Had I read the article, I might have discovered why he would eventually move on to the Yankees. Once you're passed the surprise that Reggie even played for the Orioles, you're less surprised that he never wanted to be there. He held out at the beginning of the season and played poorly up to the All-Star Break. He would play out a season there and raise his numbers high enough to make himself tantalizing to the free agent market. He wanted, as he says in the article, to "go to a place with a liberal attitude." Interestingly enough, he specifically eliminated both the Mets and the Dodgers "because they emphasize organization over individuality." For a Mets fan this is hilarious to consider, especially when the Mets of the late 70's were so consistently bad. It's impossible to imagine their possessing a concrete organization of any kind, except for Tom Seaver, whose days on the team were numbered. Did Jackson consider staying in Baltimore in 1976? In the article, this remains inconclusive. We'll see, he seems to say. Right.
I have a slightly older friend who's a lifetime Orioles fan, one for whom the 70's were a time he recalls being filled with constantly great expectation. But when I ask him about Reggie Jackson in Baltimore, he replies with a shrug that conceals a slightly perceptible sense of hurt and shame. It hurt to know that Jackson didn't want to play there, so much so that the fans made him feel even less welcome after his initial holdout. This then only intensified Jackson's urge to get out of town and take off for somewhere like the Bronx. My friend didn't say it, but I recognize a fan's wounded pride. Before Gary Carter came to the Mets, the path to Flushing apparently seemed appealing only to the dour, stony-faced and grim George Foster, or the perennially frustrating Dave Kingman. Likewise, the Jets never got free agents. This feeling of being undeserving was like a sense memory, a Jungian archtype built into the subconscious of fan a former AFL team in a city where the Giants once played in Yankee Stadium.
Thus I was familiar with this feeling undeserving apprehension, even before Brett Favre - at the conclusion of his first Jets press conference - answered the question of whether or not he'll stay another season in New York with a lukewarm and hesitant, "We'll see."
We'll see.
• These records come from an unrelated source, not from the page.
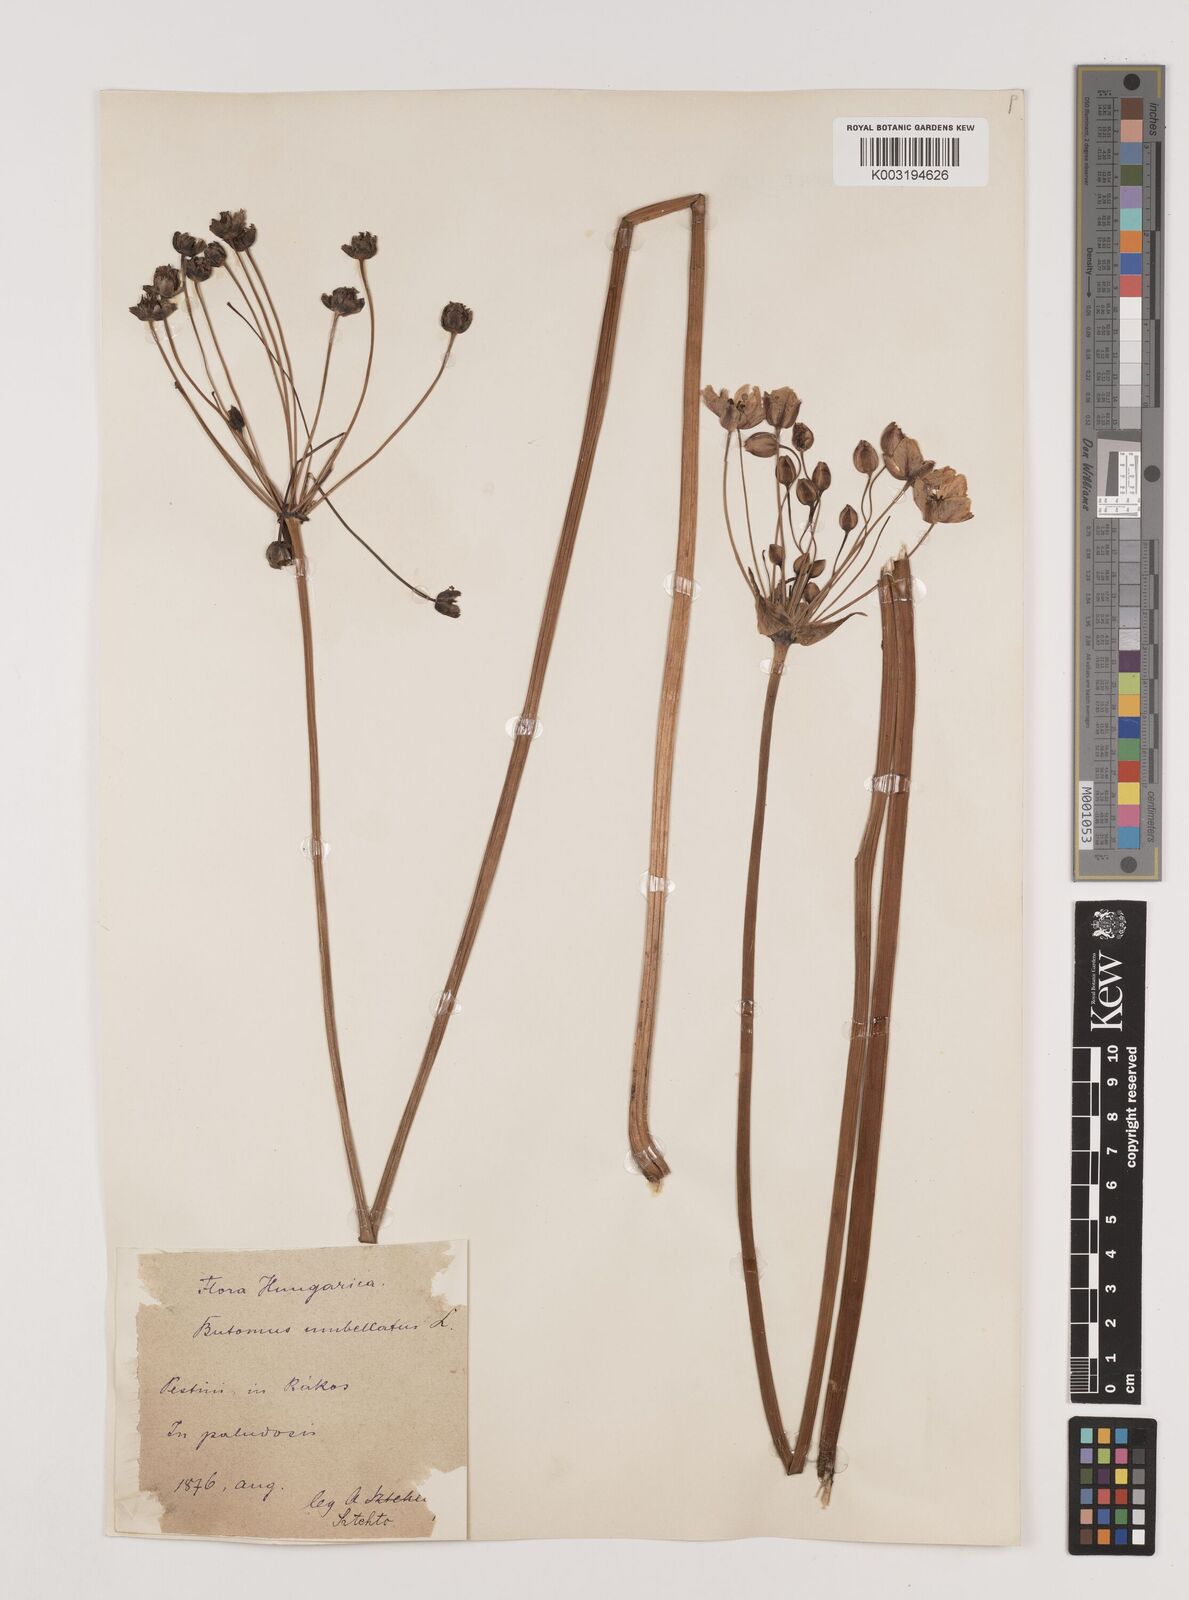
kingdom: Plantae
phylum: Tracheophyta
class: Liliopsida
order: Alismatales
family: Butomaceae
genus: Butomus
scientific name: Butomus umbellatus
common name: Flowering-rush
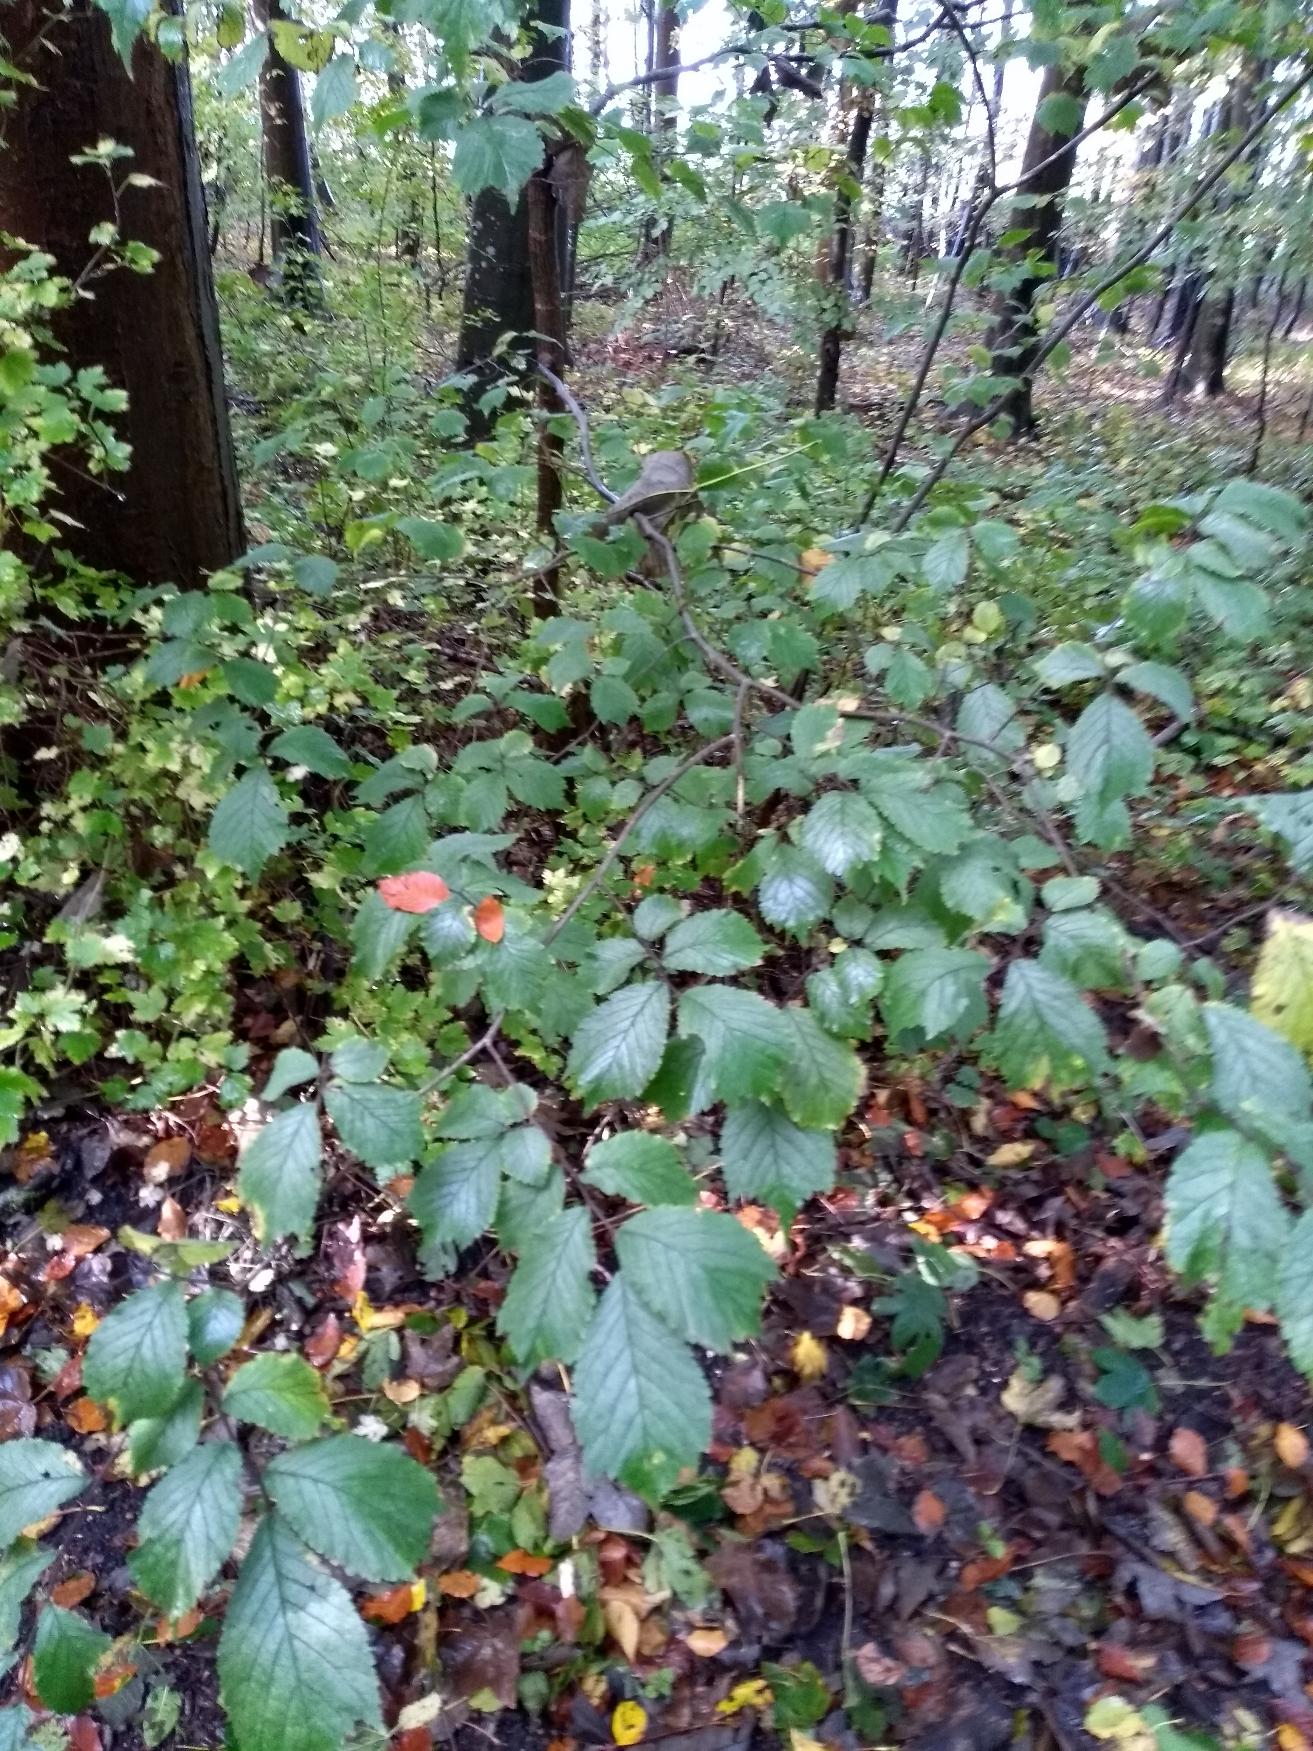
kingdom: Plantae
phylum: Tracheophyta
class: Magnoliopsida
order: Rosales
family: Ulmaceae
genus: Ulmus
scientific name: Ulmus glabra
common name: Skov-elm/storbladet elm
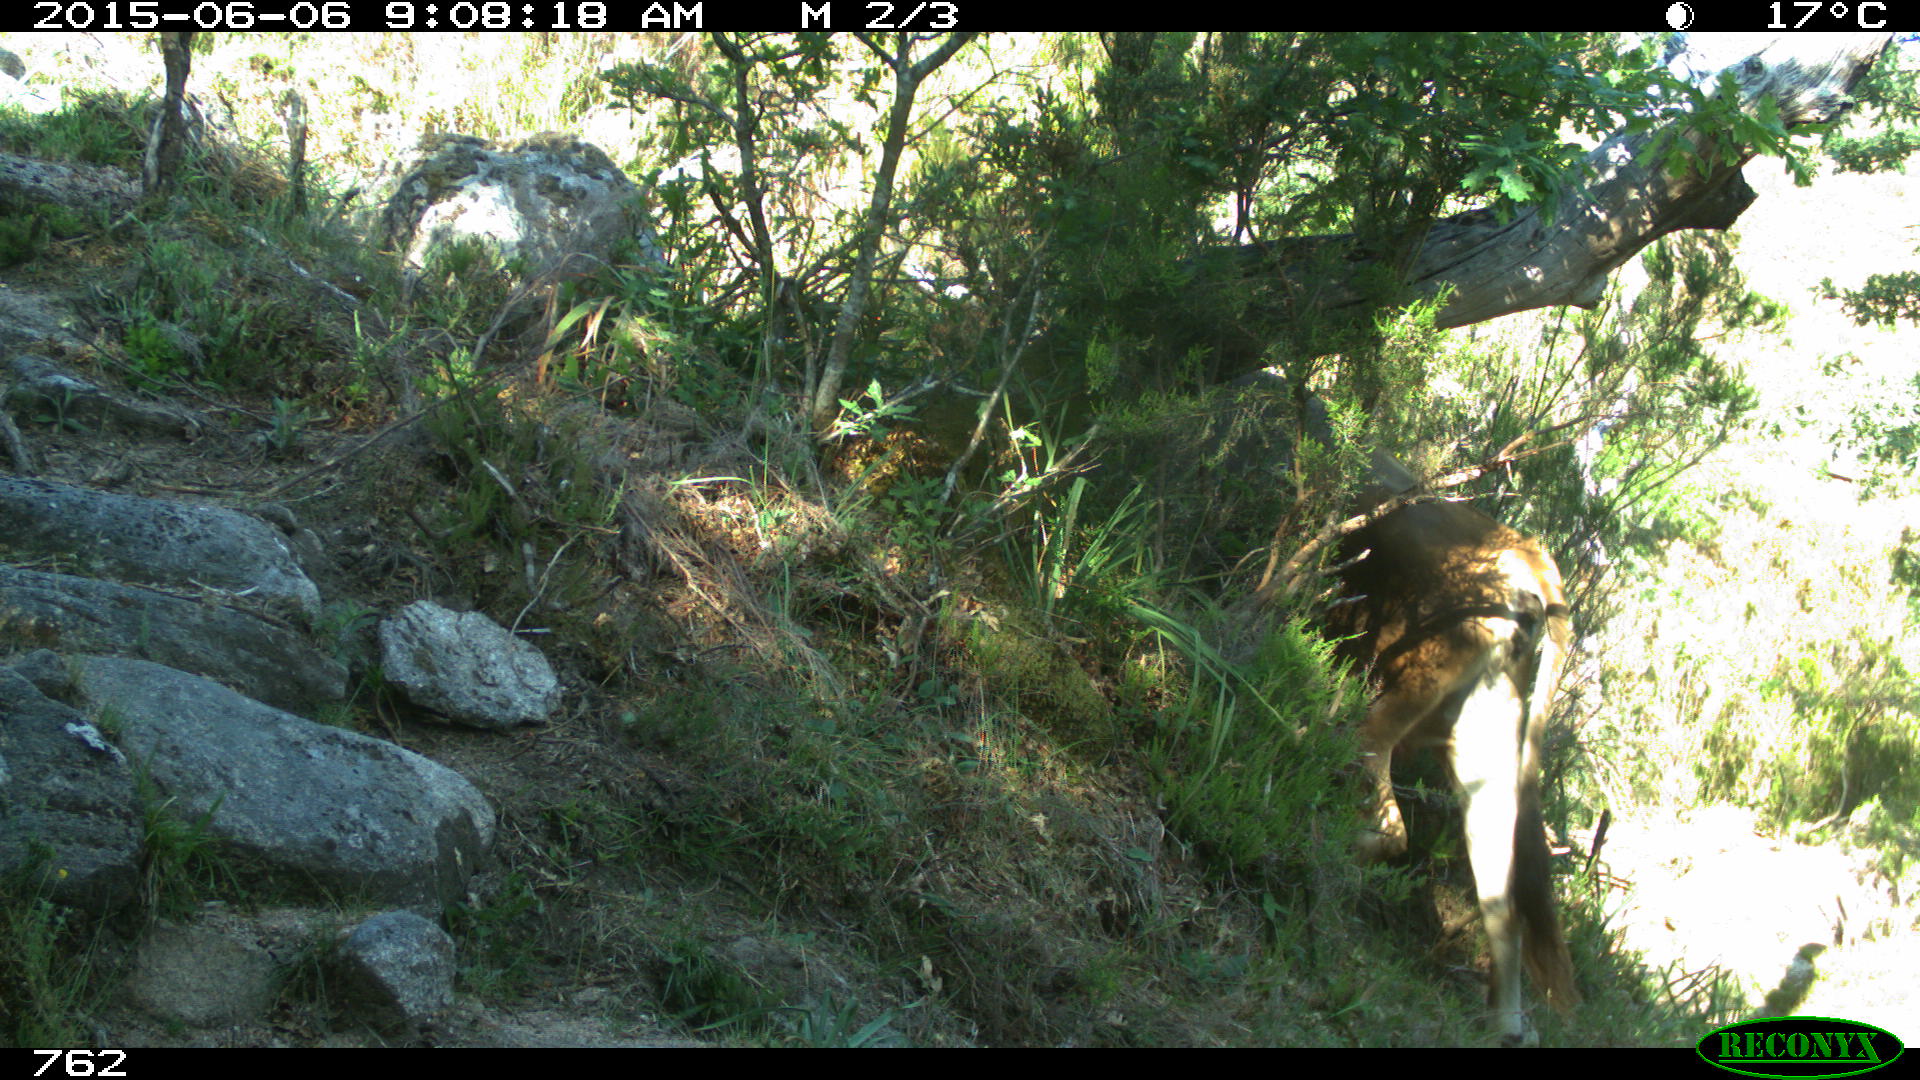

It's what Dad said when I asked if we would be going to anymore Jets games after he gave up his season tickets. It's what I say to kids when they ask if they can watch the film versions of the books we read in class. It's what I fruitlessly say to my wife when she says we need to get three dogs someday. Already feeling undeserving, I want to approach this season with the naivete of the boy who doesn't read the fine print. But one's own experience is unavoidable. When Favre moves his arm around, speaks of its feeling "tired," reminding everyone he's 38, he seems almost to be metaphorically looking at his watch. Like a one-time chronic mercy date and third wheel, I read such signs with an instinctive suspicion and paranoia. It's not just that it's getting late; it's just that he's got somewhere else he'd rather be.